Nov 13, 2023 - World

Why Hanukkah's dates change every year

Data: JCal; Chart: Erin Davis/Axios Visuals

Hanukkah starts at sundown Dec. 7, with Dec. 8 as the first full day of the holiday this year.

What's happening: Hanukkah 2023 begins on a different day on the Gregorian calendar than it did last year (and will next year), but it's on the same date annually on the lunisolar Hebrew calendar.

Between the lines: Hanukkah starts on the 25th of Kislev on the Hebrew calendar.

  • The Hebrew calendar — also called the Jewish calendar — is timed according to the moon, with a "leap" month added seven times (including this year) in every 19-year cycle.
  • It works out that Jewish holidays are around the same time every year — like Hanukkah always being in the winter — and there's a full moon on the 15th of the month and a new moon at the start of the month.
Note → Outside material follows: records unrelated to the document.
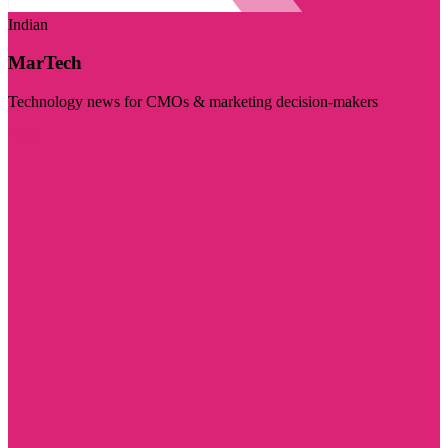
Indian
MarTech
Technology news for CMOs & marketing decision-makers
Visit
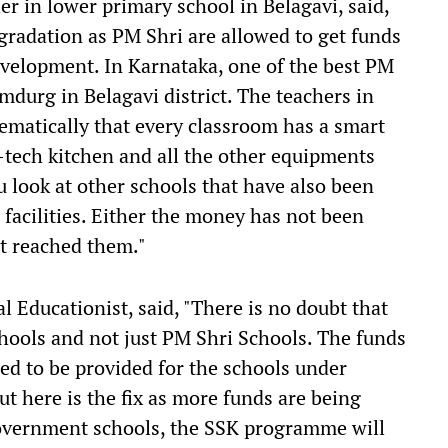
 in lower primary school in Belagavi, said,
gradation as PM Shri are allowed to get funds
development. In Karnataka, one of the best PM
mdurg in Belagavi district. The teachers in
tematically that every classroom has a smart
i-tech kitchen and all the other equipments
 look at other schools that have also been
 facilities. Either the money has not been
't reached them."
Educationist, said, "There is no doubt that
hools and not just PM Shri Schools. The funds
sed to be provided for the schools under
 here is the fix as more funds are being
Government schools, the SSK programme will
What they're saying: "When you look at the sky, that's what the sky has looked like whenever Jews have celebrated this," says Rabbi Sarah Krinsky of Adas Israel Congregation in Washington, D.C.

  • The eight days of Hanukkah span from the end of Kislev to the beginning of the month of Tevet, so you see the moon wane and then wax, which is "the whole experience of the holiday: a descent into darkness, a moment of sitting in the darkness, and then crawling … back into the light," Krinsky says.